Today's Elites

Wednesday, April 01, 2015

Economics is Not the Same as Monetary Profit

A recent report that I happened across today exemplifies the total lack of understanding of economics prevalent among today's academics. The report argues that "The constant use of economic arguments in defense of research funding perpetuates a rarely articulated but implicit misconception that the natural sciences should be subservient to economics in the pecking order of intellectual authority."

This is flat out wrong. The reason is that the popular concept of economics is that it is defined (consciously or not) as any activity that produces a monetary profit. So, for instance, if we make swindling legal (which is all that most economists' palaver about innovative deregulation is) then it's now economics! 
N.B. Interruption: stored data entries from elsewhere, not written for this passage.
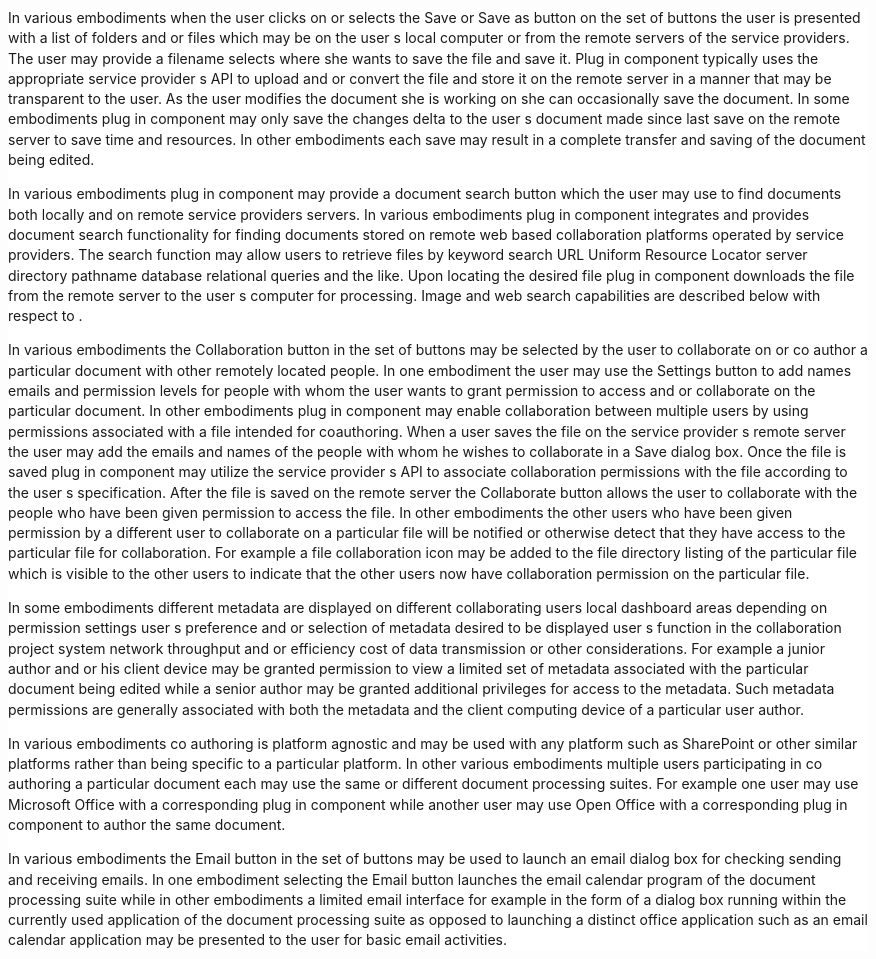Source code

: In various embodiments when the user clicks on or selects the Save or Save as button on the set of buttons the user is presented with a list of folders and or files which may be on the user s local computer or from the remote servers of the service providers. The user may provide a filename selects where she wants to save the file and save it. Plug in component typically uses the appropriate service provider s API to upload and or convert the file and store it on the remote server in a manner that may be transparent to the user. As the user modifies the document she is working on she can occasionally save the document. In some embodiments plug in component may only save the changes delta to the user s document made since last save on the remote server to save time and resources. In other embodiments each save may result in a complete transfer and saving of the document being edited.

In various embodiments plug in component may provide a document search button which the user may use to find documents both locally and on remote service providers servers. In various embodiments plug in component integrates and provides document search functionality for finding documents stored on remote web based collaboration platforms operated by service providers. The search function may allow users to retrieve files by keyword search URL Uniform Resource Locator server directory pathname database relational queries and the like. Upon locating the desired file plug in component downloads the file from the remote server to the user s computer for processing. Image and web search capabilities are described below with respect to .

In various embodiments the Collaboration button in the set of buttons may be selected by the user to collaborate on or co author a particular document with other remotely located people. In one embodiment the user may use the Settings button to add names emails and permission levels for people with whom the user wants to grant permission to access and or collaborate on the particular document. In other embodiments plug in component may enable collaboration between multiple users by using permissions associated with a file intended for coauthoring. When a user saves the file on the service provider s remote server the user may add the emails and names of the people with whom he wishes to collaborate in a Save dialog box. Once the file is saved plug in component may utilize the service provider s API to associate collaboration permissions with the file according to the user s specification. After the file is saved on the remote server the Collaborate button allows the user to collaborate with the people who have been given permission to access the file. In other embodiments the other users who have been given permission by a different user to collaborate on a particular file will be notified or otherwise detect that they have access to the particular file for collaboration. For example a file collaboration icon may be added to the file directory listing of the particular file which is visible to the other users to indicate that the other users now have collaboration permission on the particular file.

In some embodiments different metadata are displayed on different collaborating users local dashboard areas depending on permission settings user s preference and or selection of metadata desired to be displayed user s function in the collaboration project system network throughput and or efficiency cost of data transmission or other considerations. For example a junior author and or his client device may be granted permission to view a limited set of metadata associated with the particular document being edited while a senior author may be granted additional privileges for access to the metadata. Such metadata permissions are generally associated with both the metadata and the client computing device of a particular user author.

In various embodiments co authoring is platform agnostic and may be used with any platform such as SharePoint or other similar platforms rather than being specific to a particular platform. In other various embodiments multiple users participating in co authoring a particular document each may use the same or different document processing suites. For example one user may use Microsoft Office with a corresponding plug in component while another user may use Open Office with a corresponding plug in component to author the same document.

In various embodiments the Email button in the set of buttons may be used to launch an email dialog box for checking sending and receiving emails. In one embodiment selecting the Email button launches the email calendar program of the document processing suite while in other embodiments a limited email interface for example in the form of a dialog box running within the currently used application of the document processing suite as opposed to launching a distinct office application such as an email calendar application may be presented to the user for basic email activities.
Go to the popular market monitoring Internet sites like MSNBC and you will experience with very little digging all sorts of supposedly objective articles pushing the "economics" of pornography, prostitution and illegal drugs, for instance. Money, as anyone not brain dead knows, is merely a convenient fiction that can be issued at will. It is only the force of an arranged political agreement that gives it backing. So when Abraham Lincoln issued "greenbacks" that were the basis for internal improvements including the construction of the continental railway the force of the Union being victorious in the civil war provided their credit worthiness. Of course, we know what happened to the worth of the Confederate notes of Jefferson Davis. 

"The fault, dear academics, is not in our stars, but in ourselves, that we are underlings." True science is the only pathway for the future survival for humanity. It is the responsibility to enable that sort of science to profit and to deter that which has the opposite effect. For example, should it be profitable to develop a means to defend ourselves from meteor impacts, from drought, or from earthquakes? Or should our priority be to fund meretricious research into ways to win at Texas Hold'em?

The definition of economics is purely political. This is why we have the risible threat from Wall Street that any candidate that takes away their feeding trough by returning to the Glass-Steagall regulation of the separation of "investment banking" from deposit banking will be punished by being cut off from funding.